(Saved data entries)
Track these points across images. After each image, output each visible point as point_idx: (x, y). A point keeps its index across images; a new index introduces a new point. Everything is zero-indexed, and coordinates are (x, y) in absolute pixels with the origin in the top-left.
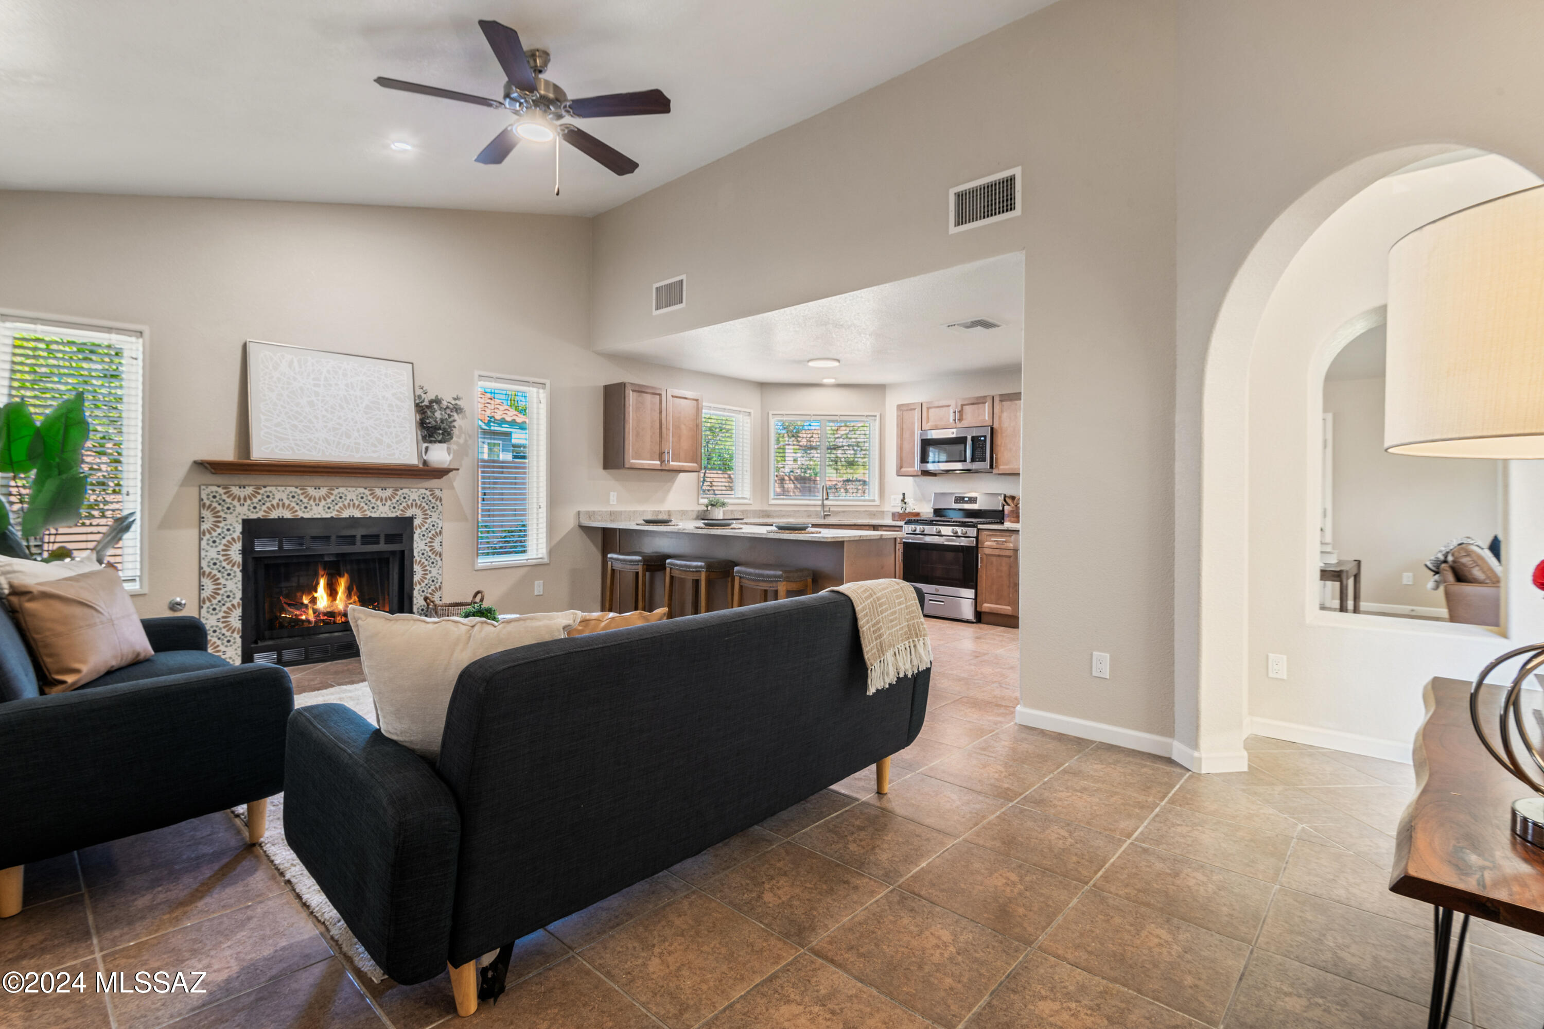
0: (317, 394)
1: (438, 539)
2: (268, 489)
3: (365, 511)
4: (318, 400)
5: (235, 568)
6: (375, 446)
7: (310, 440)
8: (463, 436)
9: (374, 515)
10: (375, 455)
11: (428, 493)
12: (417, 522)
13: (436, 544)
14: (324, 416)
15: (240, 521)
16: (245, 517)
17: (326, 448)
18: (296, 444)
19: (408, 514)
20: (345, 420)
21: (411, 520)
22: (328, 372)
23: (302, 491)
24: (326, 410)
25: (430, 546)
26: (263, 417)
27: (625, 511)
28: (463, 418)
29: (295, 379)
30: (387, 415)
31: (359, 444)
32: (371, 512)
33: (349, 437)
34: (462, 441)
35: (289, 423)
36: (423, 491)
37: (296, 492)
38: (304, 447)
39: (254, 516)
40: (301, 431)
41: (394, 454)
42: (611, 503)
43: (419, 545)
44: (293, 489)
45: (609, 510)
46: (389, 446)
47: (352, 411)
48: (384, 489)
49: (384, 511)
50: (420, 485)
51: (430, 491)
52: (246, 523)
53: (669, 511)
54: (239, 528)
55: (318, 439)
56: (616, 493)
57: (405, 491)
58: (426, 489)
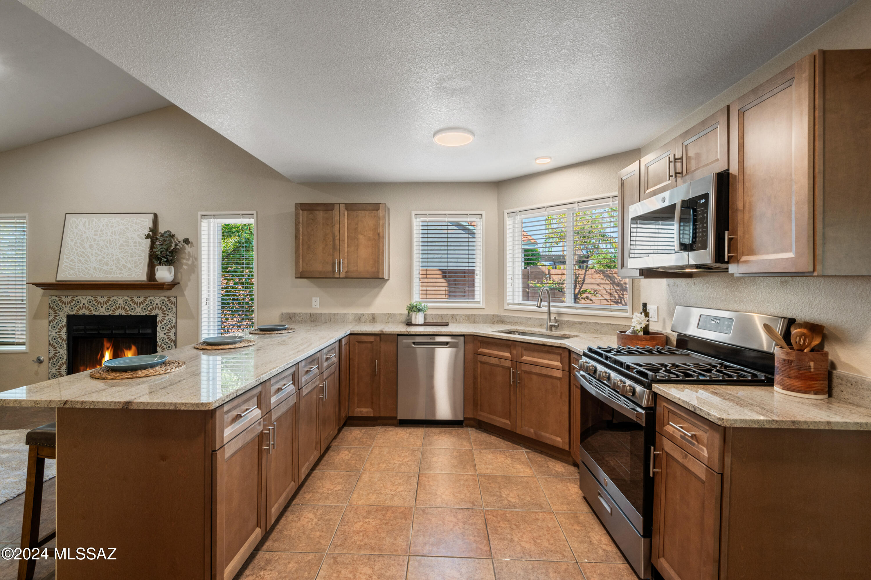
0: (95, 240)
1: (173, 331)
2: (78, 297)
3: (128, 311)
4: (95, 244)
5: (64, 342)
6: (121, 270)
7: (86, 268)
8: (191, 258)
9: (133, 314)
10: (120, 276)
11: (166, 299)
12: (159, 319)
13: (172, 334)
14: (96, 253)
15: (66, 316)
16: (68, 314)
17: (94, 273)
18: (79, 272)
19: (153, 313)
20: (107, 255)
21: (156, 316)
22: (103, 226)
23: (95, 299)
24: (98, 249)
25: (167, 336)
26: (65, 256)
27: (325, 314)
28: (191, 247)
29: (85, 232)
30: (132, 249)
31: (112, 269)
32: (131, 312)
33: (107, 265)
34: (190, 262)
35: (77, 259)
36: (163, 298)
37: (91, 299)
38: (82, 273)
39: (72, 313)
40: (83, 264)
41: (132, 274)
42: (314, 306)
43: (161, 334)
44: (90, 298)
45: (310, 312)
46: (130, 269)
47: (112, 248)
48: (139, 297)
49: (139, 311)
50: (162, 294)
51: (168, 298)
52: (69, 317)
53: (373, 314)
54: (65, 320)
55: (91, 268)
56: (318, 299)
57: (152, 298)
58: (165, 297)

Action item: An exact, complete copy of the lines above from the one with "45: (609, 510)" through the one with "57: (405, 491)" is the whole answer.

Solution to this task:
45: (609, 510)
46: (389, 446)
47: (352, 411)
48: (384, 489)
49: (384, 511)
50: (420, 485)
51: (430, 491)
52: (246, 523)
53: (669, 511)
54: (239, 528)
55: (318, 439)
56: (616, 493)
57: (405, 491)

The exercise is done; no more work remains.